The compensation for land acquired before 12 February 2007 continues to be governed by the existing law.


The Act also makes improvements and establishes new procedures for the compulsory acquisition of land to simplify the acquisition process.




The Spam Control Bill 2007 (the 'Bill') has been passed in Parliament on 12 April 2007. The Bill was introduced in Parliament on 12 February 2007 following two public consultations in 2004 and 2005 which were jointly conducted by the Info-communications Development Authority of Singapore and the Attorney-General's Chambers. The Bill regulates the sending of electronic messages per se as well as the sending of 'spam', defined in the Bill as the sending of unsolicited commercial electronic messages in bulk.


The Competition (Amendment) Bill 2007 (the 'Bill') was introduced in Parliament today (9 April 2007). The Bill will amend the Competition Act (the 'Act') for, amongst others, the following purposes:


1 To extend Part III of the Act to an anticipated merger which, if carried into effect, will result in the occurrence of a merger, as defined in the Act. The amendments will permit voluntary statutory notifications of certain anticipated mergers to be made to the Competition Commission of Singapore (the 'CCS') for decision.

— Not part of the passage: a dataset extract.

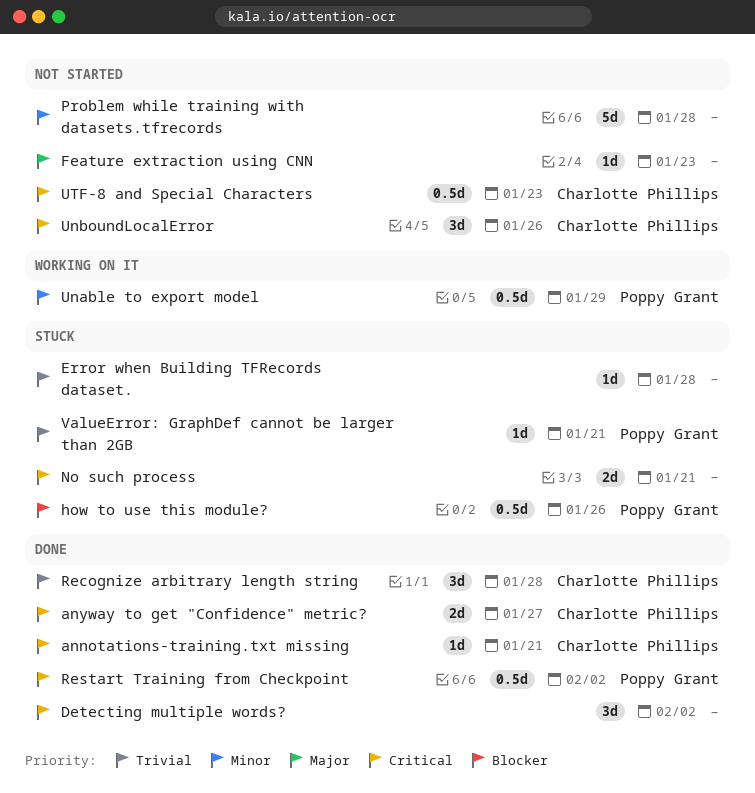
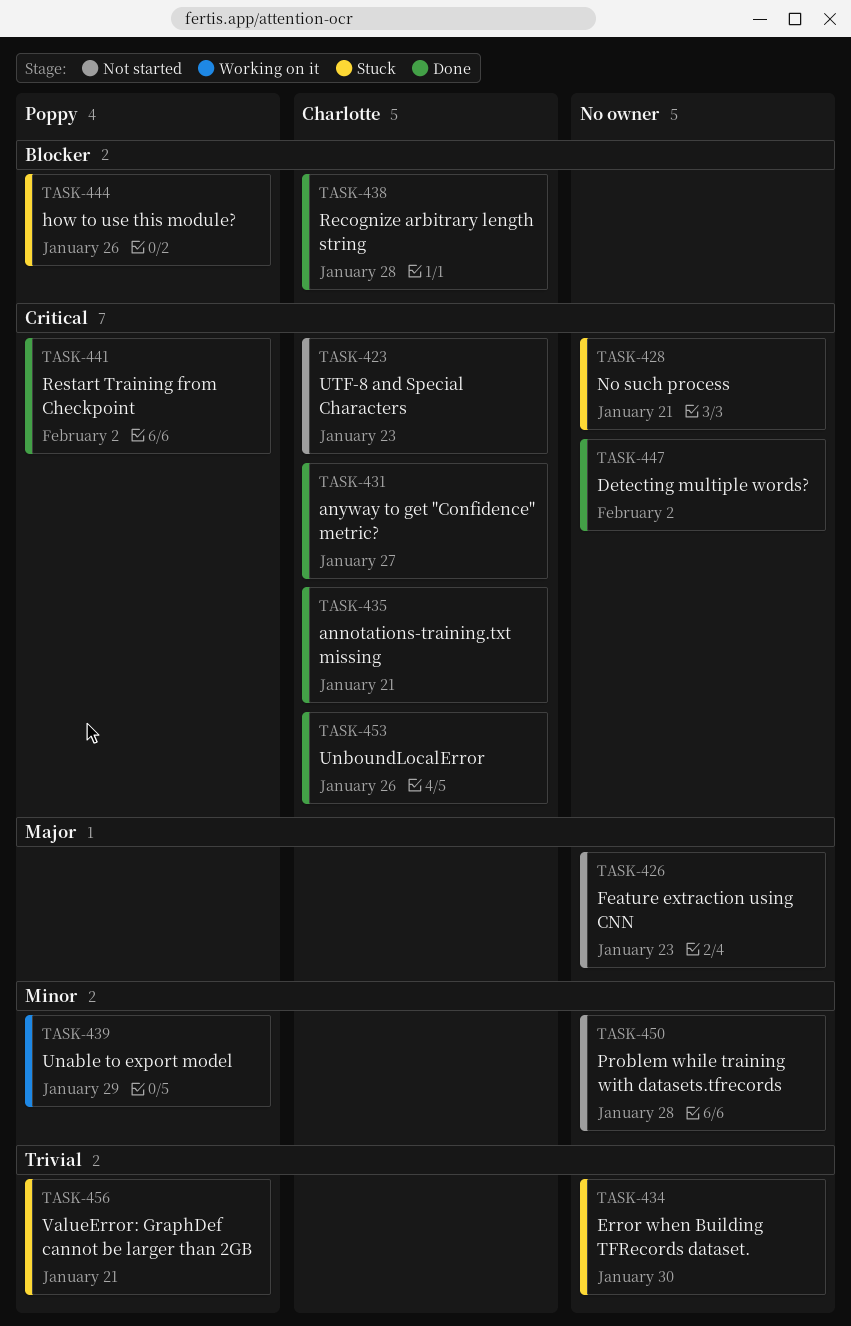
Error when Building TFRecords dataset., due: Jan 28 -> Jan 30
Recognize arbitrary length string, priority: Trivial -> Blocker
UnboundLocalError, status: Not started -> Done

2 To remove notifications for guidance in respect of the section 54 prohibition and to remove the provision that allows the CCS to re-open a non-infringement decision on a merger due to a material change in circumstances.






3 To clarify when a merger occurs, the test for control for the purposes of determining when a merger has occurred, and who is a party involved in a merger for the purposes of notification, decision and appeal.






4 To replace the criterion for a joint venture to be considered as a merger.






5 To clarify, in respect of the three prohibitions in the Act, that when the CCS gives guidance or makes a decision that one prohibition is unlikely to have been, or has not been, infringed, this will not preclude an investigation by the CCS into a possible infringement of the other two prohibitions.






6 To exclude from the section 34 prohibition and the section 47 prohibition, mergers and ancillary ?restrictions (additional arrangements not integral to the merger, but which are directly related and necessary to its implementation).






7 To exclude from the section 54 prohibition, mergers where the resultant economic efficiencies outweigh any adverse effect from the substantial lessening of competition arising from the mergers, and to clarify the ambit of the exclusion in respect of mergers approved under any written law.